Intermediate morphologies of a new fossil crinoid shed light on the pathway by which crinoids acquired their distinctive arms. Apomorphies originating deep in echinoderm history among early nonblastozoan pentaradiate echinoderms distinguish Tremadocian (earliest Ordovician) crinoid arms from later taxa. The brachial series is separated from the ambulacra, part of the axial skeleton, by lateral plate fields. Cover plates are arrayed in two tiers, and floor plates expressed podial basins and pores. Later during the Early Ordovician, floor plates contacted and nestled into brachials, then were unexpressed as stereom elements entirely and cover plates were reduced to a single tier. Incorporation of these events into a parsimony analysis supports crinoid origin deep in echinoderm history separate from blastozoans (eocrinoids, ‘cystoids'). Arm morphology is exceptionally well-preserved in the late Tremadocian to early Floian Athenacrinus broweri new genus new species. Character analysis supports a hypothesis that this taxon originated early within in the disparid clade. Athenacrinus n. gen. (in Athenacrinidae new family) is the earliest-known crinoid to express what is commonly referred to as ‘compound' or ‘biradial’ morphology. This terminology is misleading in that no evidence for implied fusion or fission of radials exists, rather it is suggested that this condition arose through disproportionate growth.

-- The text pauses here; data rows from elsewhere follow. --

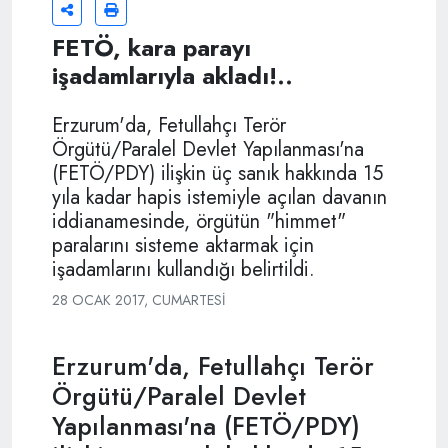
FETÖ, kara parayı
işadamlarıyla akladı!..
Erzurum'da, Fetullahçı Terör
Örgütü/Paralel Devlet Yapılanması'na
(FETÖ/PDY) ilişkin üç sanık hakkında 15
yıla kadar hapis istemiyle açılan davanın
iddianamesinde, örgütün "himmet"
paralarını sisteme aktarmak için
işadamlarını kullandığı belirtildi.
28 OCAK 2017, CUMARTESI
Erzurum'da, Fetullahçı Terör
Örgütü/Paralel Devlet
Yapılanması'na (FETÖ/PDY)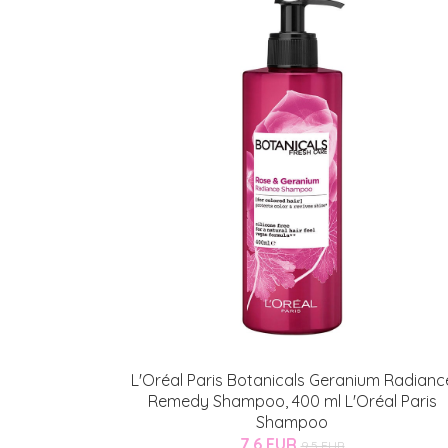
L'Oréal Paris Botanicals Geranium Radianc
Remedy Shampoo, 400 ml L'Oréal Paris
Shampoo
7.6 EUR
9.5 EUR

For many years the earliest record of the class Crinoidea was a single late Tremadocian genus. In the past decade, five crinoid genera were described from the early and middle Tremadocian, near the base of the Ordovician. Together these six genera represent a diverse assemblage with all but one expressing existing subclass apomorphies. Two of the recently described genera were initially assigned to their own order (plesion) Protocrinoida but not to a subclass. Here they are placed in the camerates based on apomorphies of the tegmen complex. Protocrinoids exhibit plesiomorphies unlike typical camerates. Two genera group with cladids, one expressing dendrocrinine apomorphies and the other cyathocrinine. One genus is placed within disparids, with iocrinid apomorphies. Based on its ancient age and trait mosaic, the protocrinoid Titanocrinus is designated as outgroup in a phylogenetic analysis using all other Early Ordovician and select Middle Ordovician taxa as an ingroup. Character compilation and phylogenetic analysis posit early class-level plesiomorphies inherited from an unknown ancestry but lost during subsequent crinoid evolution. Class-level apomorphies also emerge, some of which were subsequently lost and others retained. Results are generally robust and consistent with earlier subdivisions of the class, but supporting lower rank reorganizations. Strong support for the camerate branch low in the crinoid tree mirrors findings of earlier workers. Cladids branch from a series of intermediate nodes and disparids nest highest. Branching of disparids from cladids could be homoplastic.